1954 saw a number of other changes as well. A new 650cc twin was introduced using a superficially disguised version of the popular and reliable BSA A10 engine. The new model was designated FH and named Huntmaster and shared a frame and cycle parts with the KH. The new twin rail cradle frames of both twins were equipped with the same swing arm rear suspension and dual seat as the singles. The general design of the two engines was very similar, except that the push-rods were all operated from a single can-shaft at the rear of the cylinder block and the oil pump was situated at the bottom of the timing chest and driven by a worm gear off of the crank-shaft.

The oil tank and tool box were redesigned to suit the new frame and the Burgess air filter became standard.
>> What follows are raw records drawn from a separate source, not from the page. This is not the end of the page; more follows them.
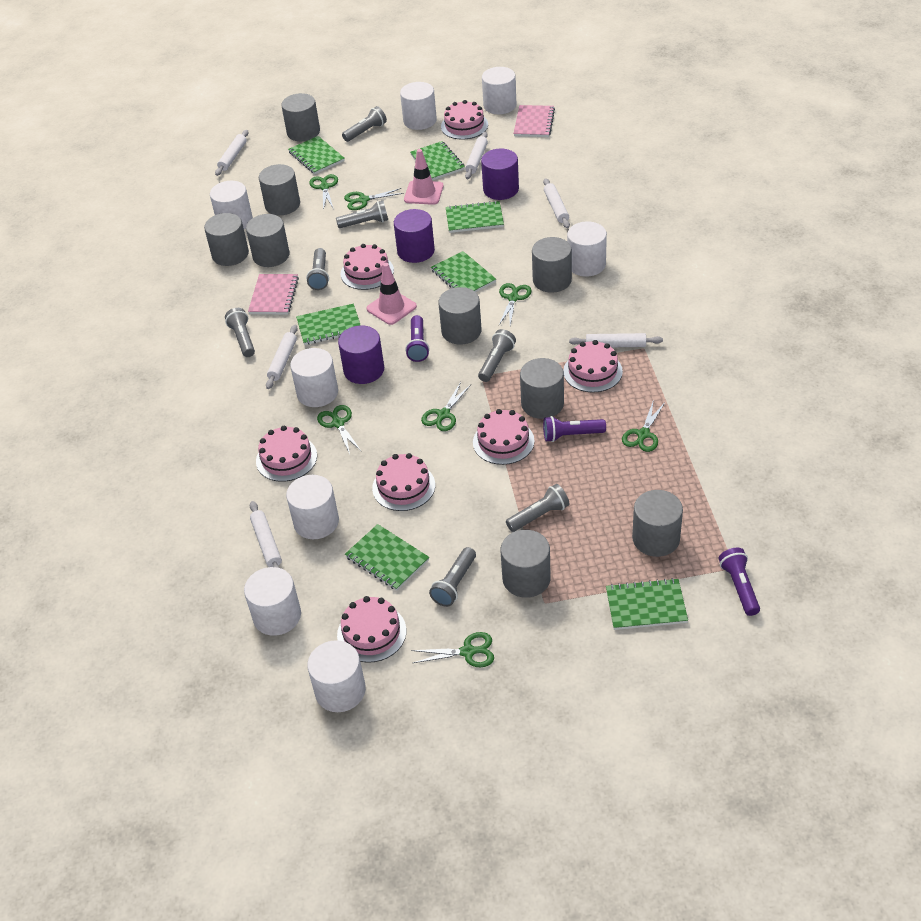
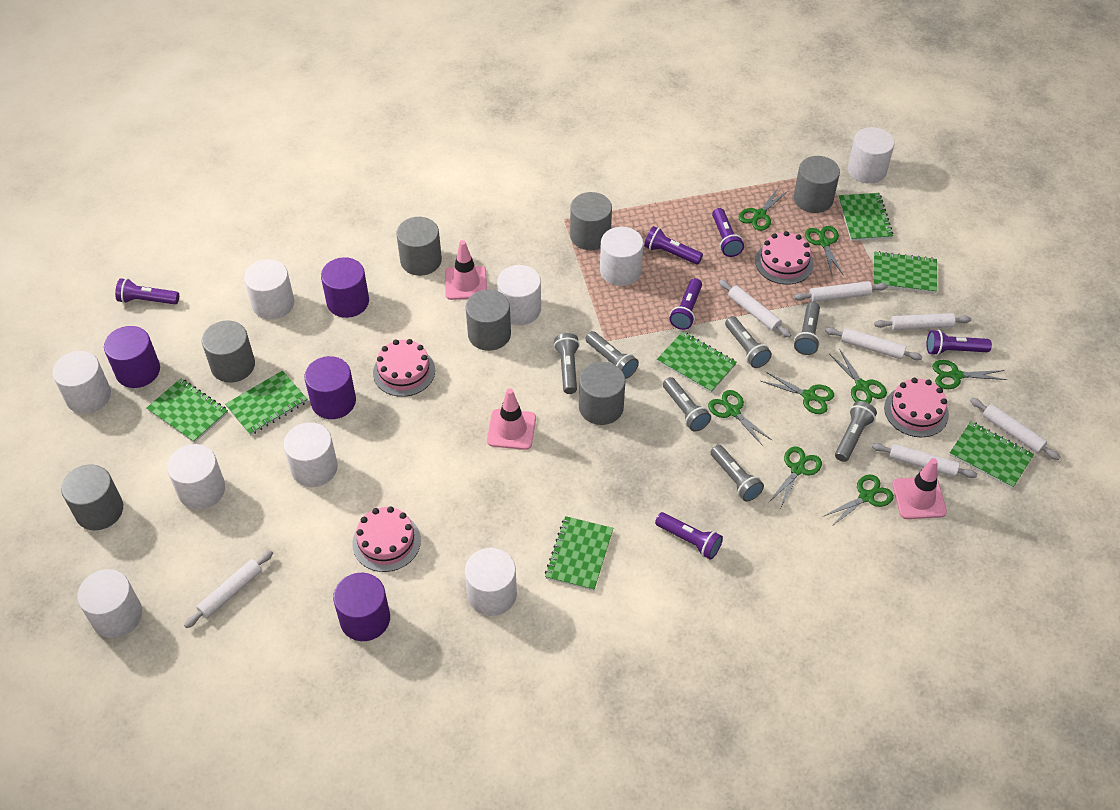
green scissors: [309,174,338,210] [317,405,362,454] [344,188,403,210] [411,632,494,667] [421,382,471,431] [499,283,532,325] [622,402,665,452] = 7 -> [708,390,772,446] [739,188,788,231] [761,372,834,414] [768,447,822,507] [805,226,843,274] [822,474,894,527] [829,349,887,404] [932,360,1007,389] = 8
grey cylinder: [204,213,249,266] [246,214,290,267] [259,164,300,215] [282,93,320,141] [438,287,482,345] [500,530,551,598] [520,358,564,419] [532,237,572,293] [632,490,683,557] = 9 -> [61,464,123,530] [202,320,255,383] [396,217,442,276] [466,289,511,351] [570,192,612,250] [579,362,625,425] [794,156,840,213] = 7
pink cake: [256,426,317,482] [337,596,406,663] [341,244,394,290] [372,453,435,511] [441,100,488,140] [473,409,535,465] [563,340,623,392] = 7 -> [352,506,421,572] [373,339,435,397] [755,231,814,285] [884,378,949,437] = 4
pink notebook: [248,274,299,315] [513,105,555,137] = 2 -> none = 0
pink traffic cone: [367,263,417,325] [404,149,444,205] = 2 -> [445,240,487,300] [487,388,536,450] [892,458,947,519] = 3
purple cylinder: [338,325,384,384] [394,209,435,263] [481,149,519,200] = 3 -> [104,326,160,388] [304,356,356,419] [321,257,369,318] [333,573,390,641] = 4
purple flashlight: [405,315,430,362] [543,416,606,442] [719,548,760,616] = 3 -> [115,278,179,304] [644,226,703,265] [655,512,723,560] [669,278,702,330] [712,208,744,257] [926,330,992,356] = 6
white cylinder: [210,181,253,229] [244,567,301,636] [286,475,339,539] [290,348,338,407] [307,640,366,712] [400,82,437,130] [482,67,517,114] [567,221,607,276] = 8 -> [52,351,111,414] [77,569,142,638] [167,444,225,510] [244,259,294,320] [284,422,338,487] [465,548,517,616] [497,265,541,325] [600,227,643,286] [848,127,895,184] = 9
white rolling pin: [215,130,248,176] [250,501,282,568] [266,325,298,389] [465,132,488,179] [543,178,570,228] [569,333,663,347] = 6 -> [184,550,273,628] [719,280,791,338] [794,281,887,302] [825,327,923,360] [872,443,977,478] [874,313,971,330] [970,398,1060,460] = 7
The fuel tank acquired chrome flutes on the upper sides and a wide chrome strip adorned each lower side.

For 1955 both twins received the Amal Monoblock carburettor and some other detail changes were made. In 1956, the fully enclosed rear chain case (FERC) was offered as an option. Also in this year, the full-width hubs that the singles used were fitted to KH and FH twins, which had a similar effect on their braking efficiency. The twins were also blessed with the ugly and irritating head lamp cowl and the small instrument panel on the top fork yoke. In this year, the KH was named Fieldmaster. Like the singles, the tank was modified so that the chrome flutes became detachable so that the whole tank was painted instead of chromed.

In 1957, yet another new tank was introduced without the flutes and with the new bulbous shape and single-bolt fixing as used on the singles. Other changes were also exactly as on the singles. The KH was not listed for 1958 and so the FH became the only Ariel twin.

Other than some new colour scheme options, the FH continued through 1958 and 1959 with no further changes. It survived into 1960 but only in its US export guise as the Cyclone. This was styled to appeal to the American market but, broadly speaking, didn't.